In the early 1980s, the rate of TB in the Aboriginal community was at least 10 times higher than in the general population and three to four times as great as in the foreign-born. Treatment brought the rates down for a while, which prompted governments to pull money out of programs. But by 1992, TB was classified as "epidemic" by healthcare workers and leaders in many First Nations communities.
Even so, between 1991 and 1996, MSB statistics show the incidence of TB in First Nations and Inuit communities decreased from 58.1 per 100,000 to 35.8 per 100,000 population. (MSB data does not always include reactivated old cases, however.)
Dr. Richard Long, contracted with Alberta Health, is in charge of the TB program in Alberta and is on a national committee dealing with the problem.
"I am not convinced it's a sustained drop," Dr. Long said. "I am very worried about the Northwest Territories, which is not handled through MSB; the money is not as dedicated to TB control," he added.
According to the doctor, the rate of TB is highest right now in the Territories' Dene and Inuit communities and in Northern Saskatchewan.
In MSB regions in 1996, Saskatchewan saw 105 cases per 100,000 population. That year, the province reported seven outbreaks of between four and 20 cases in each.
Windspeaker located a N.W.T. community, Lutselk'e (formerly Snowdrift), population 321, that has had an ongoing battle with TB for several years. Their Community Health Representative, Alizette Tatsiechele, talked about the struggle the whole community has had to bring the problem under control.

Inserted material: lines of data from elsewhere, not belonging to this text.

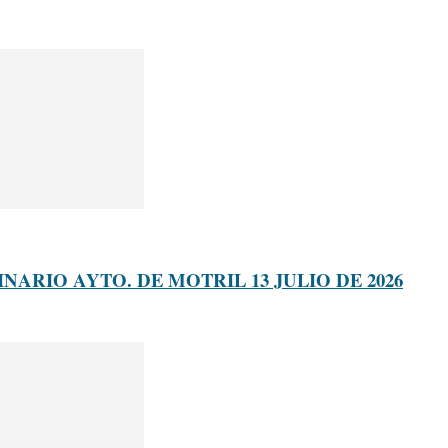
ARIO AYTO. DE MOTRIL 13 JULIO DE 2026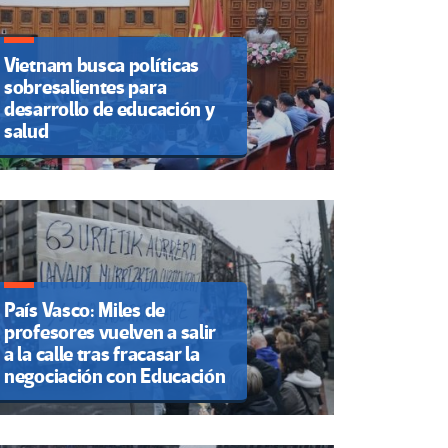
Vietnam busca políticas
sobresalientes para
desarrollo de educación y
salud
País Vasco: Miles de
profesores vuelven a salir
a la calle tras fracasar la
negociación con Educación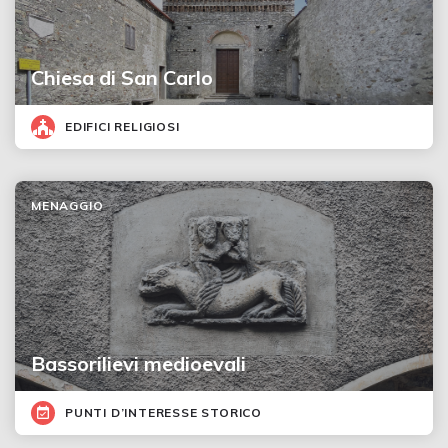
Chiesa di San Carlo
EDIFICI RELIGIOSI
MENAGGIO
Bassorilievi medioevali
PUNTI D’INTERESSE STORICO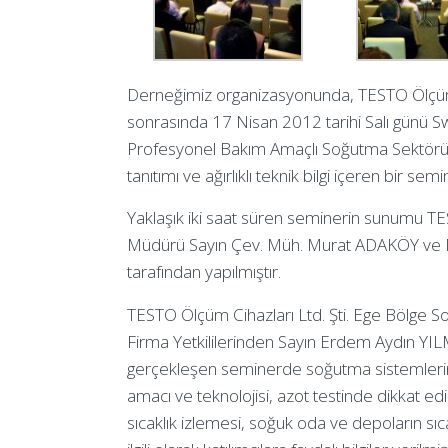
Derneğimiz organizasyonunda, TESTO Ölçüm C
sonrasında 17 Nisan 2012 tarihi Salı günü Swi
Profesyonel Bakım Amaçlı Soğutma Sektörün
tanıtımı ve ağırlıklı teknik bilgi içeren bir se
Yaklaşık iki saat süren seminerin sunumu TES
Müdürü Sayın Çev. Müh. Murat ADAKÖY ve 
tarafından yapılmıştır.
TESTO Ölçüm Cihazları Ltd. Şti. Ege Bölge 
Firma Yetkililerinden Sayın Erdem Aydın YIL
gerçekleşen seminerde soğutma sistemlerin
amacı ve teknolojisi, azot testinde dikkat ed
sıcaklık izlemesi, soğuk oda ve depoların sıca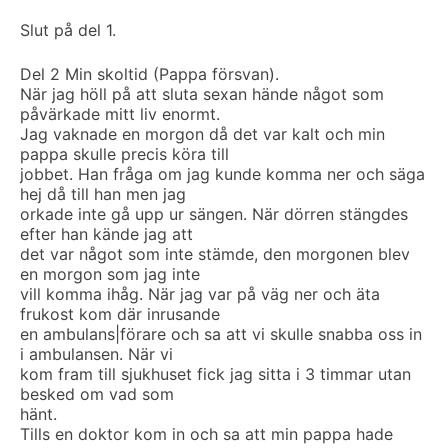
Slut på del 1.
Del 2 Min skoltid (Pappa försvan).
När jag höll på att sluta sexan hände något som
påvärkade mitt liv enormt.
Jag vaknade en morgon då det var kalt och min
pappa skulle precis köra till
jobbet. Han fråga om jag kunde komma ner och säga
hej då till han men jag
orkade inte gå upp ur sängen. När dörren stängdes
efter han kände jag att
det var något som inte stämde, den morgonen blev
en morgon som jag inte
vill komma ihåg. När jag var på väg ner och äta
frukost kom där inrusande
en ambulans|förare och sa att vi skulle snabba oss in
i ambulansen. När vi
kom fram till sjukhuset fick jag sitta i 3 timmar utan
besked om vad som
hänt.
Tills en doktor kom in och sa att min pappa hade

"It started five or six years ago," she said, "when someone turned up with a positive test."
MSB sent five medical staff house to house. They contacted visitors to the community and they tracked down outside and part-time workers who had been in Lutselk'e. An array of x-rays, sputum tests and Mantoux tests were done. A lot more positive tests turned up.
At one point, Tatsiechele said, "150 to 160 in our community were on medication."

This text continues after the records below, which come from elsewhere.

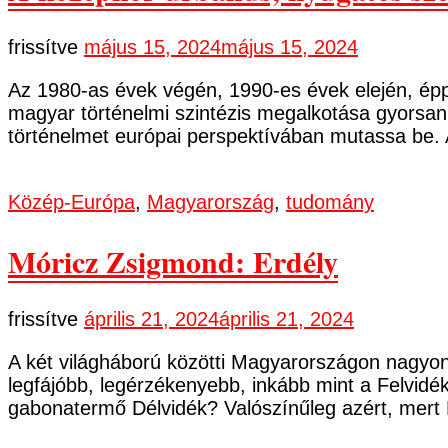
frissítve
május 15, 2024
május 15, 2024
Az 1980-as évek végén, 1990-es évek elején, épp 
magyar történelmi szintézis megalkotása gyorsan.
történelmet európai perspektívában mutassa be. 
Közép-Európa
,
Magyarország
,
tudomány
Móricz Zsigmond: Erdély
frissítve
április 21, 2024
április 21, 2024
A két világháború közötti Magyarországon nagyon n
legfájóbb, legérzékenyebb, inkább mint a Felvidék
gabonatermő Délvidék? Valószínűleg azért, mert 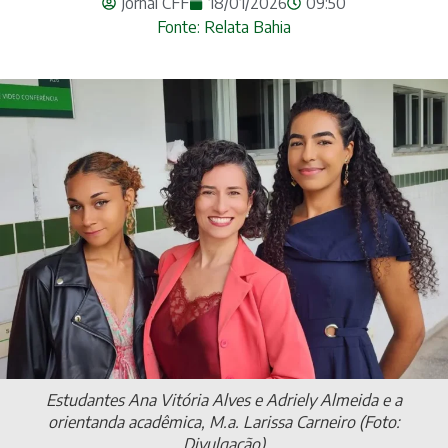
Jornal CFF
18/01/2026
09:50
Fonte: Relata Bahia
Estudantes Ana Vitória Alves e Adriely Almeida e a
orientanda acadêmica, M.a. Larissa Carneiro (Foto:
Divulgação)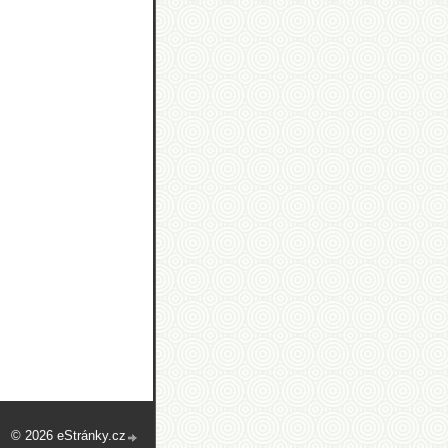
© 2026 eStránky.cz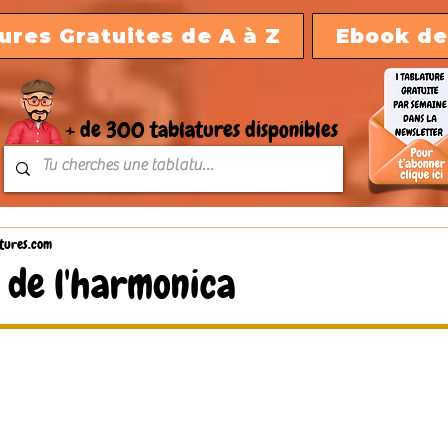
ures Gratuites de A à Z
Ebook de
+ de 300 tablatures disponibles
tures.com
" de l'harmonica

They got a lot of resistance from people who did not want to go for tests, who did not want to take medication. "Especially the old people." Tatsiechele said "it makes them sick and the disease is harder on them.
"Some wanted to quit meds," she added, "and after a while the TB came back. But the chief and council really gave support."

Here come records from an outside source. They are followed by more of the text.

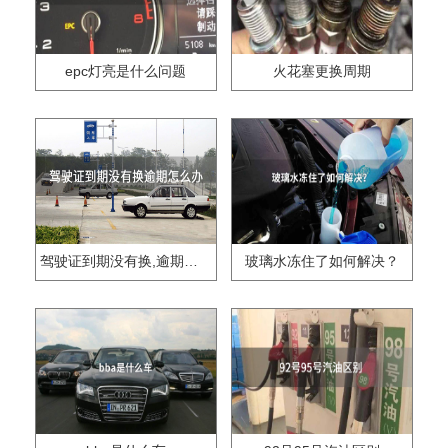
epc灯亮是什么问题
火花塞更换周期
驾驶证到期没有换,逾期怎么办??
玻璃水冻住了如何解决？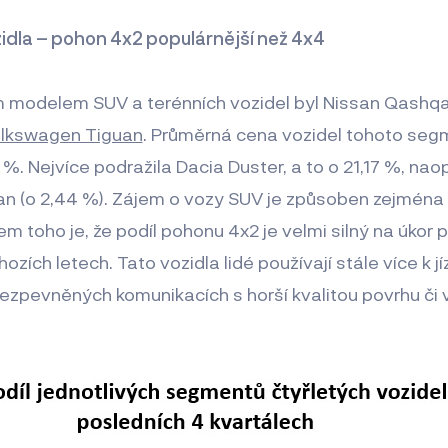
zidla – pohon 4x2 populárnější než 4x4
 modelem SUV a terénních vozidel byl Nissan Qashq
lkswagen Tiguan
. Průměrná cena vozidel tohoto seg
 %. Nejvíce podražila Dacia Duster, a to o 21,17 %, na
n (o 2,44 %). Zájem o vozy SUV je způsoben zejména
 toho je, že podíl pohonu 4x2 je velmi silný na úkor 
ozích letech. Tato vozidla lidé používají stále více k jí
ezpevněných komunikacích s horší kvalitou povrhu či v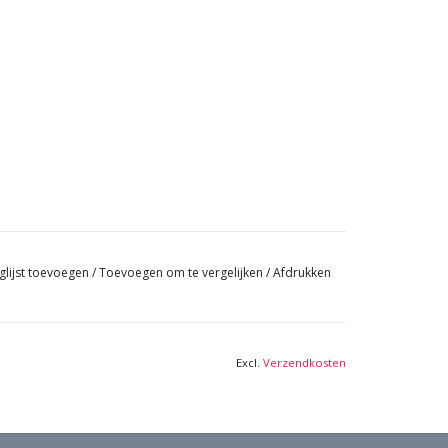
glijst toevoegen
/
Toevoegen om te vergelijken
/
Afdrukken
Excl.
Verzendkosten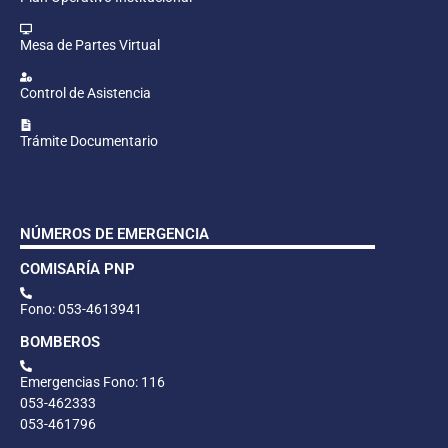
Mesa de Partes Virtual
Control de Asistencia
Trámite Documentario
NÚMEROS DE EMERGENCIA
COMISARÍA PNP
Fono: 053-4613941
BOMBEROS
Emergencias Fono: 116
053-462333
053-461796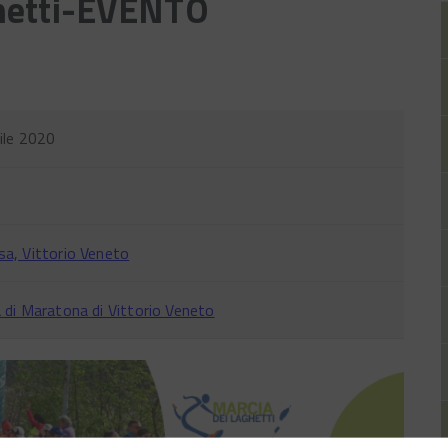
ghetti-EVENTO
ile 2020
a, Vittorio Veneto
 di Maratona di Vittorio Veneto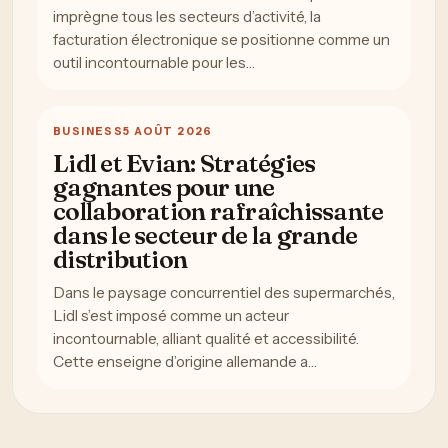
imprègne tous les secteurs d’activité, la
facturation électronique se positionne comme un
outil incontournable pour les…
BUSINESS
5 AOÛT 2026
Lidl et Evian: Stratégies
gagnantes pour une
collaboration rafraîchissante
dans le secteur de la grande
distribution
Dans le paysage concurrentiel des supermarchés,
Lidl s’est imposé comme un acteur
incontournable, alliant qualité et accessibilité.
Cette enseigne d’origine allemande a…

To make sure people completed their treatment, the community enforced Directly Observed Therapy (DOT). This treatment is used more than 90 per cent of the time, the MSB report says. In Lutselk'e it meant giving people their medication twice a week and observing them while they took it.
"We question them before they go on a plane," Tatsiechele said. "On the street and in their homes. Some would not come to the nursing station." There is only Tatsiechele and one registered nurse in Lutselk'e.
The CHR explained that if they get a call from the infectious disease unit that they've identified a positive test or active TB, the person is masked and escorted by plane tothe Yukon, where they are isolated. Usually they remain in hospital one to one-and-a-half weeks for tests. The escort does not leave them until they are admitted to the infection control unit of the hospital, where all visitors must wear masks.
They test every year in Lutselk'e now, and keep a close watch on the children, Tatsiechele said. It's paid off. Today, only three or four people are on medication.
In 1990, the Assembly of First Nations, the Laboratory Centre for Disease Control (LCDC) and MSB undertook a study of MSB's TB program and came up with a strategy to reduce the incidence of TB to fewer than one per one million by the year 2010. The interim target for the year 2000 is to reduce the incidence of TB to 20 per 100,000 population, and to see the number decline by 15 per cent a year.
To pay for the strategy, the Treasury Board approved an increase in TB program money of $2.8 million a year between 1994 and 1999, bringing annual TB program funding to $3.8 million.